WHAT THE TASK ASKS >>
What lines in the records below hold the string "minor"? Please show them.

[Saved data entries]
┏━━

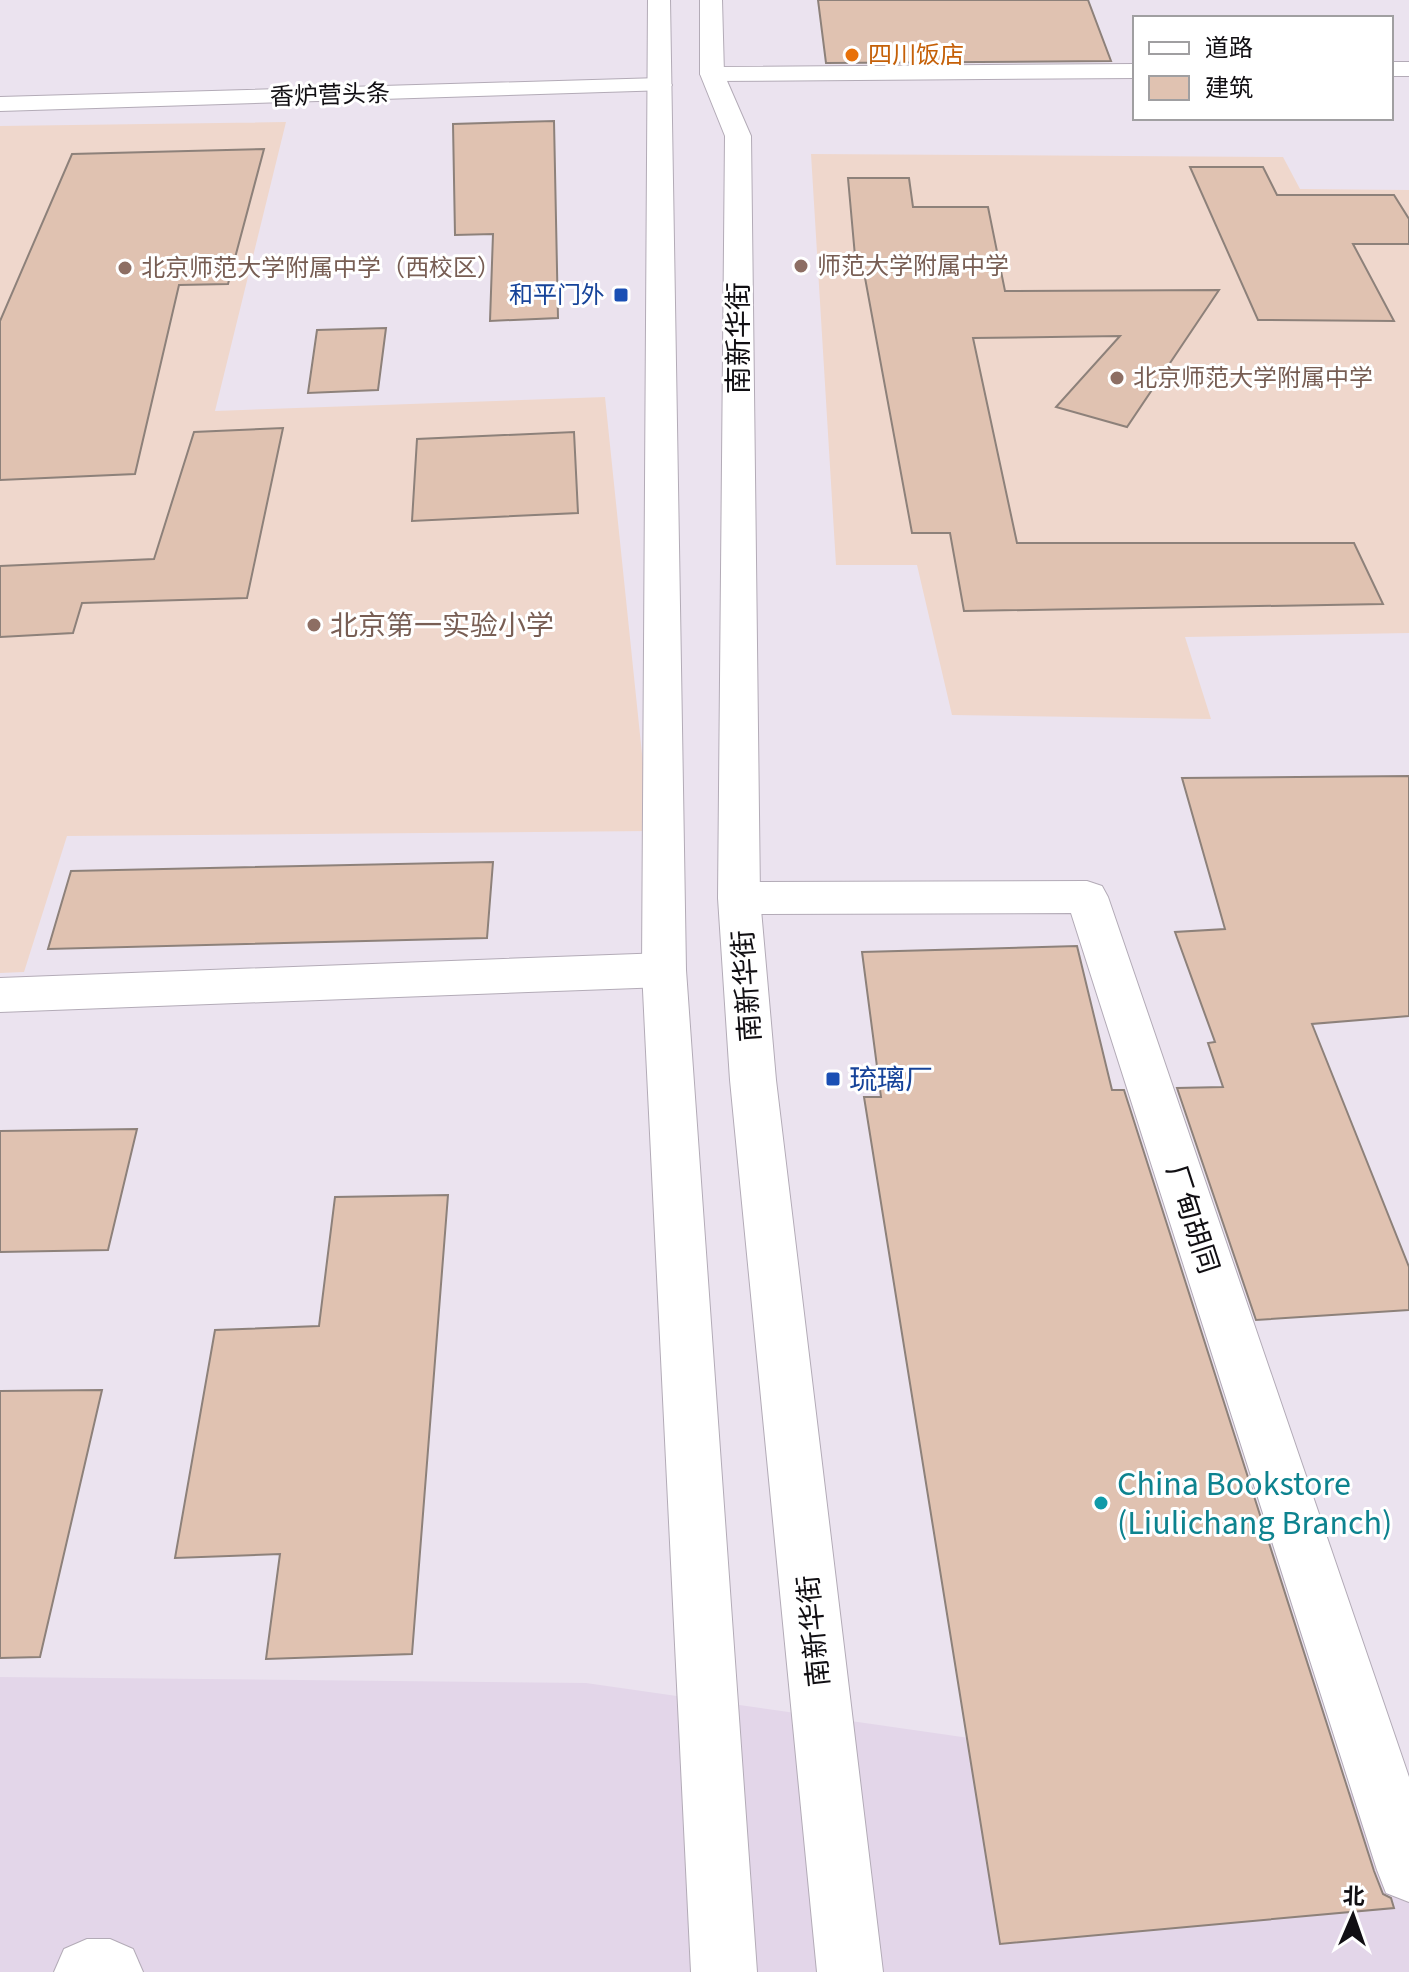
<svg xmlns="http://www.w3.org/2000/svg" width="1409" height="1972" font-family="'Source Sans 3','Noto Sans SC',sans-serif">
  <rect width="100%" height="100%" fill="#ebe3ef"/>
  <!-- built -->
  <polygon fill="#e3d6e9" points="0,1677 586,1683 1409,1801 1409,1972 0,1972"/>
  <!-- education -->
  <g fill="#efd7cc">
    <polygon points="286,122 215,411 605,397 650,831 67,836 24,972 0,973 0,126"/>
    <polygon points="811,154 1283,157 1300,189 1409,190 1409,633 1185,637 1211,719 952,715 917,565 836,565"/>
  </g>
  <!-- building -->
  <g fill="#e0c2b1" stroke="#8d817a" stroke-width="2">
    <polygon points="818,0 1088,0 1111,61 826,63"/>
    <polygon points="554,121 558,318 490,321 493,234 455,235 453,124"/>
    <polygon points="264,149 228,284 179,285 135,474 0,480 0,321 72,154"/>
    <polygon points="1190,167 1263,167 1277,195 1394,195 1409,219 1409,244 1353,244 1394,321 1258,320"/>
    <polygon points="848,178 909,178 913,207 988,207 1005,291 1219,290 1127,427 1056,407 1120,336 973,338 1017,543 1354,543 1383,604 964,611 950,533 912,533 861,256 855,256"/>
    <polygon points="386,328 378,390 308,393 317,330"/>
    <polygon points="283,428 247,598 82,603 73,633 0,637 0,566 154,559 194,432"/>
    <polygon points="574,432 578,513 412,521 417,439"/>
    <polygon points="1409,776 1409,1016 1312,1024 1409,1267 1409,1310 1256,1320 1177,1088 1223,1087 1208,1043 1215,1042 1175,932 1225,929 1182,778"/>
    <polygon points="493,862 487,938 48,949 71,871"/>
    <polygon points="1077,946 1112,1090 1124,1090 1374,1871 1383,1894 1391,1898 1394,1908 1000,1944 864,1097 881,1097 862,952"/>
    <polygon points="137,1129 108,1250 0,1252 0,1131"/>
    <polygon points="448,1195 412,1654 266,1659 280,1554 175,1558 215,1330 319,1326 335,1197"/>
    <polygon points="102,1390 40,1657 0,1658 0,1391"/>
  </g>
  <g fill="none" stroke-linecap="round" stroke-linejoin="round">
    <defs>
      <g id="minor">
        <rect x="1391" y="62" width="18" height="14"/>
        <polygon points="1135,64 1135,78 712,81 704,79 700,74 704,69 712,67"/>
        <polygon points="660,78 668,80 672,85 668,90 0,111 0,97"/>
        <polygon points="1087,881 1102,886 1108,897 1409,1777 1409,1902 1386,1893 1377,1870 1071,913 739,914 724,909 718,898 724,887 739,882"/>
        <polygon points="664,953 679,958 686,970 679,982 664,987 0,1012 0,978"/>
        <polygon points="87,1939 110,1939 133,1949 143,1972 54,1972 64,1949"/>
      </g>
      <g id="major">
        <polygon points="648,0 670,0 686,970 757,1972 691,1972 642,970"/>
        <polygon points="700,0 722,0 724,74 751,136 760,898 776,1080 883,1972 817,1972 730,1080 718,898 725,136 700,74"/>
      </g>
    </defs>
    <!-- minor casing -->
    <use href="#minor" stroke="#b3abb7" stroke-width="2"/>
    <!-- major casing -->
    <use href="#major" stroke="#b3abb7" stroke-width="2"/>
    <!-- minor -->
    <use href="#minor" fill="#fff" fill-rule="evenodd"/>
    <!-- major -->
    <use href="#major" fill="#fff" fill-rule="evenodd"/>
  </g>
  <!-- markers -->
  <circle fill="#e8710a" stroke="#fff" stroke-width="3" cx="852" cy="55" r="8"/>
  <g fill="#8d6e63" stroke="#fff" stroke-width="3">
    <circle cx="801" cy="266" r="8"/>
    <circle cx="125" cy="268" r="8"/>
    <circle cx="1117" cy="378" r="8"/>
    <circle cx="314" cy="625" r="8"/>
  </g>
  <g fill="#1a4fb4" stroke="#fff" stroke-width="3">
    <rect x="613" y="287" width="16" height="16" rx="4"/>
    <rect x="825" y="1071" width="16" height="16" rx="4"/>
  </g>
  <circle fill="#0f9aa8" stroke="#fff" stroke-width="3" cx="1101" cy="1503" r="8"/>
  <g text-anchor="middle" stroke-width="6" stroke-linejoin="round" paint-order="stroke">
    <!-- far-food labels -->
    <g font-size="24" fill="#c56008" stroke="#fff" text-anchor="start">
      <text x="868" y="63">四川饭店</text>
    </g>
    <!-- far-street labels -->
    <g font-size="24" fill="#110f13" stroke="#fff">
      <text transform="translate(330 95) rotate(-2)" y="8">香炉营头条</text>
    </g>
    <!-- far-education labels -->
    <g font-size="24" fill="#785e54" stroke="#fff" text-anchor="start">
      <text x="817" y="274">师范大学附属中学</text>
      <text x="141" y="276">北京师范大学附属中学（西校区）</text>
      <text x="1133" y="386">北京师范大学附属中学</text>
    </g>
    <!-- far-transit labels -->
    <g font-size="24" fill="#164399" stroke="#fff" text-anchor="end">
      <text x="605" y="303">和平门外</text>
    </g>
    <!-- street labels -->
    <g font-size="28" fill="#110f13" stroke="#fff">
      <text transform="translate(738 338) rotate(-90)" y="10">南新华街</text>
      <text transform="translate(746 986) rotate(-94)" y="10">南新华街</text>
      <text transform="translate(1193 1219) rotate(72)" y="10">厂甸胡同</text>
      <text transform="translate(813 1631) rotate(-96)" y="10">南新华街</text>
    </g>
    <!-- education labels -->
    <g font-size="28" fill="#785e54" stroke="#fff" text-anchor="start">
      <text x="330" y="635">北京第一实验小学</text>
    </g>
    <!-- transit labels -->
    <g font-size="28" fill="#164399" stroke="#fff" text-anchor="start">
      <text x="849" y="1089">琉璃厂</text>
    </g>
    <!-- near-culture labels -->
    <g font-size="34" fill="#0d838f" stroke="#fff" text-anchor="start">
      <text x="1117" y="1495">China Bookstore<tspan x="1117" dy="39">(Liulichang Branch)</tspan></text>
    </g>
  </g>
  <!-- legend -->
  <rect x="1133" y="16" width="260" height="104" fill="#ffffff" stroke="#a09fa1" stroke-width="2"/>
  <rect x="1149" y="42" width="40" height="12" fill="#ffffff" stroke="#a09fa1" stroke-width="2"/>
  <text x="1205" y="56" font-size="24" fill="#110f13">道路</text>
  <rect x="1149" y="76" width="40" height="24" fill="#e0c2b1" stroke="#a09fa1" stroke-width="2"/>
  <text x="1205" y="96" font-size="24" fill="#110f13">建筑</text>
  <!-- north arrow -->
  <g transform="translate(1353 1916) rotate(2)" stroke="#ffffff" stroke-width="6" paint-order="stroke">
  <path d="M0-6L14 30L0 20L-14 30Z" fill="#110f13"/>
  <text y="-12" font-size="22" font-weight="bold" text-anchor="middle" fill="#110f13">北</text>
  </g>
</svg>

┗━━

SOLVED PROBLEM >>
      <g id="minor">
    <!-- minor casing -->
    <use href="#minor" stroke="#b3abb7" stroke-width="2"/>
    <!-- minor -->
    <use href="#minor" fill="#fff" fill-rule="evenodd"/>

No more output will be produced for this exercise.